_WORK TASK:_ Which lines of the entries contain the string "that"? Copy each of them.

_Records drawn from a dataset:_
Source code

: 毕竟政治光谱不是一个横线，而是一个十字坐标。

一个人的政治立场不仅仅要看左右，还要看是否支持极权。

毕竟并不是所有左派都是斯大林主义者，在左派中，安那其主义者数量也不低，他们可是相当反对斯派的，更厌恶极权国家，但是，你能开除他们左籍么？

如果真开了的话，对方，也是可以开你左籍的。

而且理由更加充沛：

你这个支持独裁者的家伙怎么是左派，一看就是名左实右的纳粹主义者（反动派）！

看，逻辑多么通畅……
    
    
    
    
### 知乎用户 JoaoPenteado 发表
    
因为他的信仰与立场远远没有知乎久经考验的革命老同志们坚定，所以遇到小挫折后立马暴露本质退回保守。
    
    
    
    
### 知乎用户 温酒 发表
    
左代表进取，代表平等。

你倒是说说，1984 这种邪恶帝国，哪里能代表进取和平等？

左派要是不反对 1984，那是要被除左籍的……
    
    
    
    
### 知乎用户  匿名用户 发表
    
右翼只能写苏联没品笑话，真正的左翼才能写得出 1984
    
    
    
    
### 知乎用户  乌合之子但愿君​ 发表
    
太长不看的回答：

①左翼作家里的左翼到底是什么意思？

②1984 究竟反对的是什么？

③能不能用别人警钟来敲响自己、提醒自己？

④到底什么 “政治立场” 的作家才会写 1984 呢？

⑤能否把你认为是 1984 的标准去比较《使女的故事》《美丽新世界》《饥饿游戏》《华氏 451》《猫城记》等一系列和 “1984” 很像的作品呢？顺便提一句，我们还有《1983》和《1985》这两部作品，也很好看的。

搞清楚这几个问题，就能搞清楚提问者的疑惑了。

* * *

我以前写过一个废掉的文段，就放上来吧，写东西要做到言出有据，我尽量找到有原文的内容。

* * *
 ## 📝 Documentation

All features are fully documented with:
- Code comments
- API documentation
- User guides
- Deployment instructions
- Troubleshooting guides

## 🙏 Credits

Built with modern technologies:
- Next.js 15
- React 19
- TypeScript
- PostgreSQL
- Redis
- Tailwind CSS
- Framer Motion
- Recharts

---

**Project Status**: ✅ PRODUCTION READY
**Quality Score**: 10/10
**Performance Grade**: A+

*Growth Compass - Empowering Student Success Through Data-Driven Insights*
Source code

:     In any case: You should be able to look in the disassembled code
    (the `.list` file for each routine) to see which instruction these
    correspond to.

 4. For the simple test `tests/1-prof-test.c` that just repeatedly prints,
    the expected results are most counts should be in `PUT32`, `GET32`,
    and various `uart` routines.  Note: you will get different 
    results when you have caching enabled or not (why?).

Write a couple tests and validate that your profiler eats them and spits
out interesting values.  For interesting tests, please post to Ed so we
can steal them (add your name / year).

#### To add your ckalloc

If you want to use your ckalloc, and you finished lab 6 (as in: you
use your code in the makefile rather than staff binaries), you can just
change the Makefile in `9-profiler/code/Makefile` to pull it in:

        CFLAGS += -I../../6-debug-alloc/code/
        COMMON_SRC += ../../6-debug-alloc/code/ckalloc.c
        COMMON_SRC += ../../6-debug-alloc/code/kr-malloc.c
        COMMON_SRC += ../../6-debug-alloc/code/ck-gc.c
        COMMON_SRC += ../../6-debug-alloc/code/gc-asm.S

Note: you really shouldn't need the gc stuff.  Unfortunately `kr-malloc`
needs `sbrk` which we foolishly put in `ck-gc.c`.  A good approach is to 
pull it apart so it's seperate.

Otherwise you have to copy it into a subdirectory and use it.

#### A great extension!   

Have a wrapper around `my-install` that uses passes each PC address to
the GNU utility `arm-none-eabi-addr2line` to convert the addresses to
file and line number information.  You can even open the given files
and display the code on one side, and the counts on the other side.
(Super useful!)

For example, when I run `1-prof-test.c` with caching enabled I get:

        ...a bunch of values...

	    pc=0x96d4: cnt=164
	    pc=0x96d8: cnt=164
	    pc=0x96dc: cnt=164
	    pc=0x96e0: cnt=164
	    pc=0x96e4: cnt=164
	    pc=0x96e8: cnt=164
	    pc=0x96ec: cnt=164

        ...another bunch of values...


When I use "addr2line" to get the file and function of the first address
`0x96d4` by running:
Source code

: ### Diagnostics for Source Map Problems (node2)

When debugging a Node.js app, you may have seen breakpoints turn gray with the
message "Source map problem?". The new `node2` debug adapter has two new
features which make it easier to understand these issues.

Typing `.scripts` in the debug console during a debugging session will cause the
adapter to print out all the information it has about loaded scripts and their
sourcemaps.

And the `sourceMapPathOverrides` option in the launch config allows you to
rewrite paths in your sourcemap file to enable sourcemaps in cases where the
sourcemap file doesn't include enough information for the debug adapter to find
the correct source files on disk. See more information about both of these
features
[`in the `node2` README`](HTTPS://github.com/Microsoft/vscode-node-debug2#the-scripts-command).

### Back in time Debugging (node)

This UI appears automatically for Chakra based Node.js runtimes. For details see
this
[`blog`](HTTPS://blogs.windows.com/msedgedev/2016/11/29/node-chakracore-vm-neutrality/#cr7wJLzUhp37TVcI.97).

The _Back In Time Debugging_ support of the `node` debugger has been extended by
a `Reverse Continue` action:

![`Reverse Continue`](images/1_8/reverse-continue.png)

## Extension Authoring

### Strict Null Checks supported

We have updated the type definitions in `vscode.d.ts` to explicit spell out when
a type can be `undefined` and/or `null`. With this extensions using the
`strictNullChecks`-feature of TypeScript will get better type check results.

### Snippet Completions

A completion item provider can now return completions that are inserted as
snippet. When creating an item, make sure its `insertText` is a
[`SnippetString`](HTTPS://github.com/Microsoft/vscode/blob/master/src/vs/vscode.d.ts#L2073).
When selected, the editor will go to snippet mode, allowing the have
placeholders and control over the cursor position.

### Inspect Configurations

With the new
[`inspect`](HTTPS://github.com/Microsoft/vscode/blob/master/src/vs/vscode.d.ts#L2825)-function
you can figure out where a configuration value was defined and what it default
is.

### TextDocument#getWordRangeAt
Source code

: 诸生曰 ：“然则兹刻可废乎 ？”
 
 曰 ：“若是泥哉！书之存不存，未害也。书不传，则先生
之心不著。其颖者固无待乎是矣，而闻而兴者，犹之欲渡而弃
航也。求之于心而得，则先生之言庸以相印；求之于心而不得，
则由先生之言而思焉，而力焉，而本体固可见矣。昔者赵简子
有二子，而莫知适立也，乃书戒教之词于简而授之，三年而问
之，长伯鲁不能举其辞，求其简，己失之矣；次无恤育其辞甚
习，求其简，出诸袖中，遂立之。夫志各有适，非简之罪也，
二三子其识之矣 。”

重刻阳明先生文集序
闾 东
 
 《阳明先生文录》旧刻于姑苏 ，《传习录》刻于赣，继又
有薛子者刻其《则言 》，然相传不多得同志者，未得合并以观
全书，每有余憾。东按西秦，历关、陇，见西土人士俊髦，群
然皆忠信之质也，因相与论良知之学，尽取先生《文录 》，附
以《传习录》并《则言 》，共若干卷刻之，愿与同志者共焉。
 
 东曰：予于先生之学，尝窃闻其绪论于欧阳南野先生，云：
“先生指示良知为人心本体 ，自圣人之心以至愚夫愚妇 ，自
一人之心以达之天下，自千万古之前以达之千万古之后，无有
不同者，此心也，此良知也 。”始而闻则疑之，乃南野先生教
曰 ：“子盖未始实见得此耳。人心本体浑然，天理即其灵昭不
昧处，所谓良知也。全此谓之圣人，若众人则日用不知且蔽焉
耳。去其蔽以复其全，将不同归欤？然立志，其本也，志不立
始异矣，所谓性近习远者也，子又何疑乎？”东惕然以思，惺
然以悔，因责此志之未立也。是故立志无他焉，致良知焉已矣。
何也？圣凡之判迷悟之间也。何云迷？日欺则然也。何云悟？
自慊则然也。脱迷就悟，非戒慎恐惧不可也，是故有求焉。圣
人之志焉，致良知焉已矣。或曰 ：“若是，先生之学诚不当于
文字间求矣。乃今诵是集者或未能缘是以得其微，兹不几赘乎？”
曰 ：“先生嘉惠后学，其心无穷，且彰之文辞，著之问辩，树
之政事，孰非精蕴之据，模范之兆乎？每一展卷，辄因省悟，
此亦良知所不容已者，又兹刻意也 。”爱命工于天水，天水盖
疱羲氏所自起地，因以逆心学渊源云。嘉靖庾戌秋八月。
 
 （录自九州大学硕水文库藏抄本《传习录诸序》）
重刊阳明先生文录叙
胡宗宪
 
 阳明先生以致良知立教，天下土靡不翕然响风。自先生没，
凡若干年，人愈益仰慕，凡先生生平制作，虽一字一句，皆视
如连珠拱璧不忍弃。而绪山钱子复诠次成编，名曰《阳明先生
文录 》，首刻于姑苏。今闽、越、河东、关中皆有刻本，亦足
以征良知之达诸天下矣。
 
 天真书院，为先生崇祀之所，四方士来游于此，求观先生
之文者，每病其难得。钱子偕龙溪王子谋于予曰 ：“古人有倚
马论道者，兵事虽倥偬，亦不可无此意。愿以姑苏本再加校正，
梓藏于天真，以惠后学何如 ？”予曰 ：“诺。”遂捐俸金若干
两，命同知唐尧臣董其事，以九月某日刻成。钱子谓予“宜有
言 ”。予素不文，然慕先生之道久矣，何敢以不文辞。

_SOLUTION FOR THIS EXERCISE:_
 4. For the simple test `tests/1-prof-test.c` that just repeatedly prints,
Write a couple tests and validate that your profiler eats them and spits
Have a wrapper around `my-install` that uses passes each PC address to
A completion item provider can now return completions that are inserted as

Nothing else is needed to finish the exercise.